**INFORMATION SUPPLIED**
[Start of Attachment]
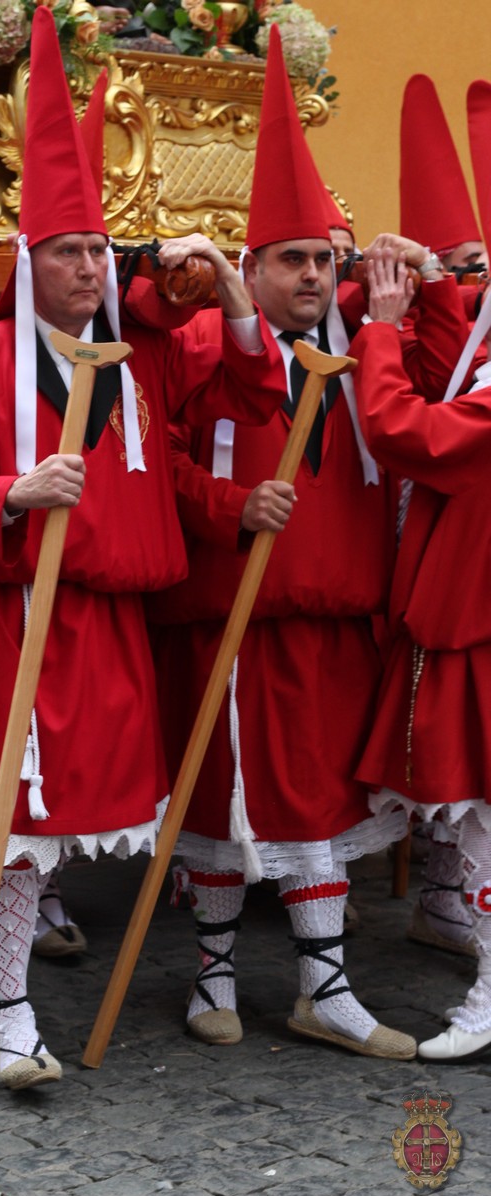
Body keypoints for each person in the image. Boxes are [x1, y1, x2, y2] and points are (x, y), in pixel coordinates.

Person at [0, 7, 287, 1092]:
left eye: (96, 250)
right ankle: (5, 1005)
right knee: (15, 824)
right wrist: (12, 492)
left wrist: (233, 295)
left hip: (101, 632)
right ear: (30, 265)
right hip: (5, 621)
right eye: (65, 251)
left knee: (54, 825)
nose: (84, 266)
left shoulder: (134, 360)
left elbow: (245, 394)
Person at [148, 26, 418, 1061]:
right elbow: (155, 462)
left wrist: (415, 272)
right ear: (251, 267)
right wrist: (226, 507)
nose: (312, 275)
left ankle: (322, 989)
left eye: (324, 259)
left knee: (317, 805)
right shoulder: (199, 344)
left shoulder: (366, 343)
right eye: (291, 260)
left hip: (336, 618)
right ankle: (212, 977)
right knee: (225, 800)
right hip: (234, 615)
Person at [351, 246, 491, 1060]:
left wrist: (380, 329)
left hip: (475, 626)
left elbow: (406, 431)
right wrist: (437, 294)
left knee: (482, 820)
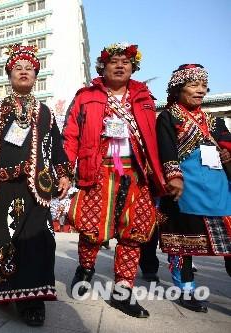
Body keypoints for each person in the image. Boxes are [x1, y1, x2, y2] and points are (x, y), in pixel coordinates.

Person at [0, 44, 72, 326]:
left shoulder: (45, 112)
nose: (23, 73)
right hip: (1, 185)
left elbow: (56, 148)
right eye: (18, 69)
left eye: (29, 69)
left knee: (38, 241)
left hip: (34, 186)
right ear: (9, 74)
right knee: (2, 240)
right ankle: (4, 290)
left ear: (36, 76)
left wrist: (63, 173)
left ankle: (32, 299)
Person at [63, 43, 165, 318]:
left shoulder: (144, 98)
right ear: (103, 67)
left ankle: (123, 290)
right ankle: (85, 269)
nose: (120, 66)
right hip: (97, 170)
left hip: (135, 174)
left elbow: (155, 140)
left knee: (134, 234)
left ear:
[End of Attachment]
**PROBLEM**
Would you output, from the records above, exactly the run of lines that starts at the line containing "right ear: (30, 265)" and ends at the line containing "left elbow: (406, 431)", and only that run?

**SOLUTION TO THIS EXERCISE**
right ear: (30, 265)
right hip: (5, 621)
right eye: (65, 251)
left knee: (54, 825)
nose: (84, 266)
left shoulder: (134, 360)
left elbow: (245, 394)
Person at [148, 26, 418, 1061]:
right elbow: (155, 462)
left wrist: (415, 272)
right ear: (251, 267)
right wrist: (226, 507)
nose: (312, 275)
left ankle: (322, 989)
left eye: (324, 259)
left knee: (317, 805)
right shoulder: (199, 344)
left shoulder: (366, 343)
right eye: (291, 260)
left hip: (336, 618)
right ankle: (212, 977)
right knee: (225, 800)
right hip: (234, 615)
Person at [351, 246, 491, 1060]:
left wrist: (380, 329)
left hip: (475, 626)
left elbow: (406, 431)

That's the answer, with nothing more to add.